By Natalie San Luis
It's easier to tell people to eat healthy and exercise than to lay out a custom fitness plan. However, a lifestyle change strategy may be more effective than advice alone.
Adults at risk for diabetes participated in a trial on lifestyle interventions with a dietitian.
The researchers found that the participants who regularly met with a dietitian lost more weight, and kept it off, than the participants who received general advice on healthy living.
Raj Bhopal, DSc, of the Centre for Population Health Sciences, led the study.
The research focused on south Asians, a group that frequently develops type 2 diabetes, according to the authors of the study.
The trial was conducted in two regions of Scotland. The researchers recruited 171 Indian and Pakistani adults who had a larger than average waist size and impaired glucose tolerance. Impaired glucose tolerance indicates that the body has a difficult time regulating blood sugar levels and is a risk factor for type 2 diabetes.
Each of the participants was part of a "family cluster," or a group of relatives in the household who also wanted to participate in the study.
Of the 171 participants, 85 participants (78 families) were part of the intervention group while 86 participants (78 families) were assigned to the control group.
The participants and family clusters in the intervention group consulted with a dietitian 15 times over three years. The dietitians talked to the families about healthy weight loss through diet and exercise. The intervention group participants were also given pedometers, which count the number of steps the wearer takes per day, and invited to annual group meetings that included exercise.
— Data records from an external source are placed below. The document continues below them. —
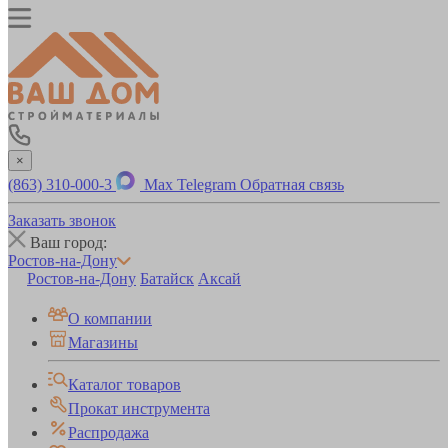
×
(863) 310-000-3
Max
Telegram
Обратная связь
Заказать звонок
Ваш город:
Ростов-на-Дону
Ростов-на-Дону
Батайск
Аксай
О компании
Магазины
Каталог товаров
Прокат инструмента
Распродажа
The control group met with a dietitian four times over three years. The control group family clusters received advice on healthy eating, preventing diabetes, and exercising more.
Each participant had their health information, including body measurements and blood samples, taken at the one, two, and three year mark.
After the trial period, researchers found that the participants in the intervention group lost more weight after one year and sustained their weight loss through the end of the trial.
The control group lost weight initially, but gained weight overall by the end of the third year.
21 participants in the intervention group lost five percent or more of their body weight, while only four participants in the control group did the same.
By the three-year mark, the participants in the intervention group were physically active for about 175 minutes per day. The control group was active for 120 minutes per day.
Fewer participants in the intervention group developed diabetes, but the difference was not statistically significant.
The researchers concluded that, while both the intervention and control groups increased their amount of physical activity, the participants meeting with the dietitian more frequently lost more weight and kept it off.
They suggested that a specific, moderate-intensity intervention plan was more successful than general advice on healthy living.
The study was published in The Lancet Diabetes and Endocrinology on December 23.
The research was supported by the National Prevention Research Initiative and other health organizations. One of the researchers received grants or worked for pharmaceutical groups.